Une fouille au bulldozer

« Pour des archéologues, effectuer des fouilles revient à détruire une grande partie des découvertes », c’est ce qu’on peut lire inscrit sur le panneau installé devant le chantier de la basilique Saint Sernin du centre-ville de Toulouse. La Mairie se permet de vouloir se passer de la recherche archéologique, pourtant obligatoire dans ce type de cas, sur le chantier entourant la cathédrale de Toulouse en mettant en avant le potentiel destructeur de ces recherches. Si on ne peut pas nier que l’archéologie moderne est responsable de la destruction et de la perte de certains objets précieux par manque de considération ou par souci de rendement, il est un peu fort de chercher à faire croire que des bulldozers balayant le site "à l’aveugle" auront un rendement moins destructeur. En effet, la mairie avance qu’elle continuera de faire ses travaux en postant des « agents spécialisés dans le suivi archéologique » pour empêcher la destruction d’objets ou biens archéologiques pendant que les bulldozers des concessionnaires feront bien attention de ne pas détruire des objets sous leurs grosses roues. Un argumentaire pour le moins ridicule.

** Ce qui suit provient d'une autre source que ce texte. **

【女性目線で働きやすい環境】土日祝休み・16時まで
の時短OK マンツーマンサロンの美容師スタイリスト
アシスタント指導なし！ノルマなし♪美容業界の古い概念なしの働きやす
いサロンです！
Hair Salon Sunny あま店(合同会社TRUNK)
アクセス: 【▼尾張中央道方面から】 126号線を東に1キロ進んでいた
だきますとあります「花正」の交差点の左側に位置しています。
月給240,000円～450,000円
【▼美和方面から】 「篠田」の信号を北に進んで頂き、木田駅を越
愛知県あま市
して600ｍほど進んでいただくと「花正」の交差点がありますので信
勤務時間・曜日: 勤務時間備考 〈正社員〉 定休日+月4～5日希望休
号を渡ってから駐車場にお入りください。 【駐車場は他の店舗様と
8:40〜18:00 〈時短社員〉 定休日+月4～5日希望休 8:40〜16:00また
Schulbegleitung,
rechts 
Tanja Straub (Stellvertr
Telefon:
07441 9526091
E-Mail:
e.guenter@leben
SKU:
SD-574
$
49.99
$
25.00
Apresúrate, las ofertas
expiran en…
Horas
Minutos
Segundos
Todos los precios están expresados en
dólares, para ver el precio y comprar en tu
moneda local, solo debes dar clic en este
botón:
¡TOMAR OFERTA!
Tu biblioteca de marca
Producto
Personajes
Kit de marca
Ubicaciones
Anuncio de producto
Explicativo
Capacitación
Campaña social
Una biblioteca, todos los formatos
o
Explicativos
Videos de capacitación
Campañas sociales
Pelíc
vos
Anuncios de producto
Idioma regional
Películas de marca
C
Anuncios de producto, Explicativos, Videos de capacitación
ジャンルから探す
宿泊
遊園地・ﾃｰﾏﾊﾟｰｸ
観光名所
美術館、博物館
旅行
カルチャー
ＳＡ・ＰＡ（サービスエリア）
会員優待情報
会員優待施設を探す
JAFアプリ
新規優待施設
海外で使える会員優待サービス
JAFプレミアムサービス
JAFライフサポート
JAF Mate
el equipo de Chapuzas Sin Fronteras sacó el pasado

« Une rayonnement mondial »

La mairie de Toulouse s’expose donc à des poursuites judiciaires pour avoir enfreint les codes de préservation du patrimoine, pour faire avancer plus rapidement les fouilles lui permettant de faire concourir la ville pour inscrire le site au patrimoine mondial de l’UNESCO le plus vite possible. On touche là au réel objectif de la mise en route rapide du chantier. Celui de l’obtention d’un label valorisant la ville, dans la perspective d’une hausse de la fréquentation touristique. Peu importe donc qu’une grande partie du dit patrimoine soit détruite. A ce titre, les fouilles n’ont même pas été prévues dans le plan d’aménagement de la place Sain Sernin présenté en septembre 2016 aux habitants de la ville.


Par soucis de rendre le site attractif (et donc lucratif) le plus rapidement possible, la mairie de Toulouse entend donc sacrifier un patrimoine à la valeur culturelle inestimable. Mais ne nous y trompons pas, l’archéologie moderne est aussi traversée de logiques économiques visant la rentabilité maximisée. C’est pourquoi il est indispensable d’affirmer que les vestiges font partie du patrimoine commun, et que les fouilles archéologiques doivent dépendre d’un service public débarrassé des contraintes économiques pour éviter la destruction de pans entiers de l’Histoire. Dans la même logique, le fruit de ces recherches doit être disponible à toutes et tous, et donc être exposé gratuitement dans les Musées.